Extract below:

Professional Learning Teacher Inquiry

My Social Media Story

Summary:

Steve Moore chronicles his first year teaching on his blog. Here he reflects on what he learned. Originally published on March 2, 2011

Year one of teaching is scary enough on its own; but when you add in the prospect of thousands of people watching you go on that journey publicly, intimidation doesn’t even come close to describing it.

Before I started teaching, I decided I needed to write about my first year of teaching, that was settled. Journaling had helped me sort out issues and frustrations in student teaching and I wanted to recreate that experience again for Year One.

I finished student teaching in December of 2008 and started subbing full-time in the same district the following Spring. I felt very fortunate to have a job after graduating, but I still felt the need to do more (and defer my loans just a bit longer) so I started a master’s degree right away.

Starting a graduate program while subbing did two things for me: it exposed me to a massive amount of educational and professional literature which needed to be processed, and it gave me the time, attention, and desire to write about it. Since I was subbing mostly in a computer lab and playing the role of a writing tutor I was allowed ample opportunity to do my graduate work while observing students. This was helpful; I wasn’t just reading theory and considering it in an academic vacuum, I was actively working with students and other teachers (those who came to the lab) and writing about it.

My connection to social media, as you might be predicting, sprang from this experience. Sure, it wasn’t a 10,000 hour, Outlier-birthing semester a la Malcolm Gladwell, but it certainly was transformational. Whenever I read a journal article, an excerpt from a professional publication on teaching, or a discussion board post from my fellow graduate students in education, I was itching to share and hear more. While it was nice to hear from my professor and our class about a topic, and equally nice to talk with educators the school where I worked, I felt I needed to triangulate.

End of Extract.
Provided information below:

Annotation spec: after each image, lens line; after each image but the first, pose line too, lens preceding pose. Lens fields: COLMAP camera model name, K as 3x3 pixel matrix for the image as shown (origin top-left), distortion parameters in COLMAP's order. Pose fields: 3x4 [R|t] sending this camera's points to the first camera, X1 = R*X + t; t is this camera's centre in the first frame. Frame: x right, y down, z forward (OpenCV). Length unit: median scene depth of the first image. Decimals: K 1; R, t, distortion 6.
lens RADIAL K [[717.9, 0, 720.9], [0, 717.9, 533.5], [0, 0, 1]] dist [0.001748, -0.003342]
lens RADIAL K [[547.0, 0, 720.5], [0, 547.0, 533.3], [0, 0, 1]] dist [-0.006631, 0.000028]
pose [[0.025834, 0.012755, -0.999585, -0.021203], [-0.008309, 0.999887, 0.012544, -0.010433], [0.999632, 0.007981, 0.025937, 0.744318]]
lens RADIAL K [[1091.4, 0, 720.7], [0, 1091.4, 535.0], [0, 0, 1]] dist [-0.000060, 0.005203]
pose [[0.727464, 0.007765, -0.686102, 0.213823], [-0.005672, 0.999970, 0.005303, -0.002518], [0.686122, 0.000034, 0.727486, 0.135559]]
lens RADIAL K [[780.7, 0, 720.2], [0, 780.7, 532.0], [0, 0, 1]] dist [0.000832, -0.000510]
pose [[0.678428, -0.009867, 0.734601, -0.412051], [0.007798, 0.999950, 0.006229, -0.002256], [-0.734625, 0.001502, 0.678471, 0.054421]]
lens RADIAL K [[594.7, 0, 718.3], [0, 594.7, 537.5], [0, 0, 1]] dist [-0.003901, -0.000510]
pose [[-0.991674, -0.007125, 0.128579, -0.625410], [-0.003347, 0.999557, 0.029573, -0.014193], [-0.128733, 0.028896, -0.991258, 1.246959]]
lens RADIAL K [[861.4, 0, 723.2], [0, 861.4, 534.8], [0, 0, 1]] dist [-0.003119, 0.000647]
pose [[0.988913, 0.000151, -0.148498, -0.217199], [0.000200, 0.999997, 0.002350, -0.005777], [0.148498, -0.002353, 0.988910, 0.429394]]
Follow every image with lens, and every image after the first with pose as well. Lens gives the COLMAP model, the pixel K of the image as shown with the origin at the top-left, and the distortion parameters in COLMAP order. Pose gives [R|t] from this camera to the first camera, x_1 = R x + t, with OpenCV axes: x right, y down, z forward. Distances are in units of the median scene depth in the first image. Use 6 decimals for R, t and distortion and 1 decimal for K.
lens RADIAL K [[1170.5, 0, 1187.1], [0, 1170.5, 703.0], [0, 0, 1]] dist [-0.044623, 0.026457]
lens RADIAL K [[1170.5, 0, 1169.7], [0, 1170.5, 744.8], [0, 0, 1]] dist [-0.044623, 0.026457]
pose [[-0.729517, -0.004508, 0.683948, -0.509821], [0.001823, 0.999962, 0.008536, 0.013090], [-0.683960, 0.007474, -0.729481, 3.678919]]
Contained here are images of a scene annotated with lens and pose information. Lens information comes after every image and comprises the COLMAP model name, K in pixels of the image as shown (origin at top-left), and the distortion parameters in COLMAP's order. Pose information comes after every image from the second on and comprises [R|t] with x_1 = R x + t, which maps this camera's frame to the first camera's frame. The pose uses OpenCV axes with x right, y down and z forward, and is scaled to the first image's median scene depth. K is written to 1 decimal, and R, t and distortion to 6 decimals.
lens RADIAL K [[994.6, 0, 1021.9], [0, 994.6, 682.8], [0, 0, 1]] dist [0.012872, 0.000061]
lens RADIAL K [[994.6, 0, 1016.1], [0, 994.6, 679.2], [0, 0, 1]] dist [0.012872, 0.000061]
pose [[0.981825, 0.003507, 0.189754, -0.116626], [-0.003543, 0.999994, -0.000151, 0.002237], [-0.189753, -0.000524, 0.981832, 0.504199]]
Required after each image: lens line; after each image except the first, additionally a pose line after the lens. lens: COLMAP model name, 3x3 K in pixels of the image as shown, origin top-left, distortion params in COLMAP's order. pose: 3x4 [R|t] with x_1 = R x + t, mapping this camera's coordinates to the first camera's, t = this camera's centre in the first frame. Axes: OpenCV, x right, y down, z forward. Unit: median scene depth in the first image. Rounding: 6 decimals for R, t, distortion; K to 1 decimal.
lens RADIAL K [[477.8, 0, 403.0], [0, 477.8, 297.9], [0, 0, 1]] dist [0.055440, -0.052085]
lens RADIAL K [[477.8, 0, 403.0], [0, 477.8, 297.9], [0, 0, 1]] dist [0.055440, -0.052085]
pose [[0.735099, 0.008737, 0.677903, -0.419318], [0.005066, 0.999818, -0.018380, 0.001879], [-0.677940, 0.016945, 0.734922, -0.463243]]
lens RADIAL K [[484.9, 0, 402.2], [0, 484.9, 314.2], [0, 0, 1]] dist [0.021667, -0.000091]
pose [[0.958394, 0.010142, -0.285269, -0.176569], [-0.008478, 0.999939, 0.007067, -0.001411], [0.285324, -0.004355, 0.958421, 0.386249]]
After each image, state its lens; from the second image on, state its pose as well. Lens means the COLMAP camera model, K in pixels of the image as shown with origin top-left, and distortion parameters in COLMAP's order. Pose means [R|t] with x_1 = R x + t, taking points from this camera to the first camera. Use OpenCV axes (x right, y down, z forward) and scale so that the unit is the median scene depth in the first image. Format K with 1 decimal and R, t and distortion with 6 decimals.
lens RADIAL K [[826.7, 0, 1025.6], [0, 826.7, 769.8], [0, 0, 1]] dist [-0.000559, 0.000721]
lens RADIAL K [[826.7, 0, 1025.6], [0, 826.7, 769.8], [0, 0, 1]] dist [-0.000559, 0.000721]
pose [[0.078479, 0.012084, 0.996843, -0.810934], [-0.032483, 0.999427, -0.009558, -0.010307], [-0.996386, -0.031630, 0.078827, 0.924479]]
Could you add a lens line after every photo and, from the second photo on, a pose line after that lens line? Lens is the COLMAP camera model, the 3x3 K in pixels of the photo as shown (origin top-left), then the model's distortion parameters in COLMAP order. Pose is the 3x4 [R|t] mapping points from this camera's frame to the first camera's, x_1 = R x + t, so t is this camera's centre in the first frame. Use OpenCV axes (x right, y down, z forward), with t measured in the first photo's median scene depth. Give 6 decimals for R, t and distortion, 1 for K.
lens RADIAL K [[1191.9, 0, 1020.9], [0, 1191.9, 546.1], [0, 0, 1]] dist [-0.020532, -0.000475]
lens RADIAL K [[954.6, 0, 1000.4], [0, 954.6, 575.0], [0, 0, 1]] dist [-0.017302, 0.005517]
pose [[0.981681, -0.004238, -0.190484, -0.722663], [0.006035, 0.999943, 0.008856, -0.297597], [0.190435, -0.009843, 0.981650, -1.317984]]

End of Provided information.

Work order 1:
According to the social media story, when did the writer finish student teaching?
Work order 2:
Continue the first-year teacher's social media story from where it stops.

Reply 1:
December of 2008.

Reply 2:
Social media made it possible for me to connect with educators around the country (around the world really). Not only could I find other new teachers trying to figure it all out, but I could talk to teaching veterans, authors, and people shaping the landscape of the profession. This access took the shape of many different kinds of interactions. I asked questions, read blog posts, left comments, and even gave some advice on things I felt comfortable with.

Social media helped to facilitate a “flow” experience for me during my first year of teaching. I had encountered that feeling a few times before while working in some classes in college and during extracurricular activities in high school, but never within the act of teaching or considering the work of teaching.

What this resource is designed to do is first provide a glimpse into my life as a new teacher in 2009-2010. Its goal is also to model what participation in digital writing and social media looks like, feels like, and sounds like in the scopes of an entire day, week, month, and ultimately my whole first year.

Greater Than the Sum of My Posts

After a semester of teaching, I feel overwhelmed, but not in the horrible sort of way you might imagine. Sure, you’ve been warned: being a new teacher is difficult, you’ll probably be bad at it…the truth is I wouldn’t trade the moments I failed so completely for anything this past semester.”

Tying several weeks of reflection together into a larger picture of my growth and abilities allowed me to build momentum. The persepctive that each following month brought, after my first, was key to taking my next step as a teacher. I know I would’ve forgotten much of what I learned during my first year had I not returned time and again to my previous posts. If I didn’t return often to my past failures and successes in effort and attention, I couldn’t hope to learn anything long-term about my own teaching.

The way that a sailboat navigates across a body of water is something I was called upon to consider. A business writer from Sweden, whom I met on Twitter, had written about the idea of how to deviate effectively. When a sailboat makes its journey, there is a straight line in mind, but that’s not where it goes. Due to the nature of the wind, the boat must draw a staircase-like path from point A to point B.

When you understand that deviation from your plan is not only unavoidable, but necessary to growth and progress, worry and fear subside, decision-making becomes easier, and the learning process becomes clearer.

I began to undertand that my reflective writing was actually adding up to more than the sum of its posts. My tweets were reflecting me for who I was authentically. I was tweeting as a new teacher, not as a “failing teacher asking for help.” I think a lot of new teachers are afraid of using social media because they, or their administration, has a lot of fear about the nature of learning and how that relates to who teachers are: Teachers should come off as unchanging, unchallengable experts, not people who as for help all the time, on Twitter!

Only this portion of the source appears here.